▸ **Extracted records**:
..........

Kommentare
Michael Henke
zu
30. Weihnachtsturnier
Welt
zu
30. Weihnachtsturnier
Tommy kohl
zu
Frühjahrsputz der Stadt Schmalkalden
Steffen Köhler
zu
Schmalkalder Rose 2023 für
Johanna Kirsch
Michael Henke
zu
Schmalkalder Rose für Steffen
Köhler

..........

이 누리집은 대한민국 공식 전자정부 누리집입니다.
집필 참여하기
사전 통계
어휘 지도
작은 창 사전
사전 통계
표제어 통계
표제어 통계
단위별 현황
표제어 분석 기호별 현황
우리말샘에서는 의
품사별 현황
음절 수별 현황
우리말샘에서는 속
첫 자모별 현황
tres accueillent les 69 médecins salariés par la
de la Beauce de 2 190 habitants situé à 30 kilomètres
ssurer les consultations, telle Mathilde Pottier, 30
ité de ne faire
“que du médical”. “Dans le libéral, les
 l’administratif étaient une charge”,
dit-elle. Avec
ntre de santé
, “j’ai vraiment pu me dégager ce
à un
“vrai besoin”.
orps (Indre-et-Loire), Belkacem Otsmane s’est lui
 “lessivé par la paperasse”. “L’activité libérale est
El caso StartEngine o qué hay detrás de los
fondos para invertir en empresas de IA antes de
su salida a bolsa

..........

▸ **Instructions for the task**: Single out each line of the records above with the string "Rose" in it, and copy it.

▸ **Response for this exercise**:
Schmalkalder Rose 2023 für
Schmalkalder Rose für Steffen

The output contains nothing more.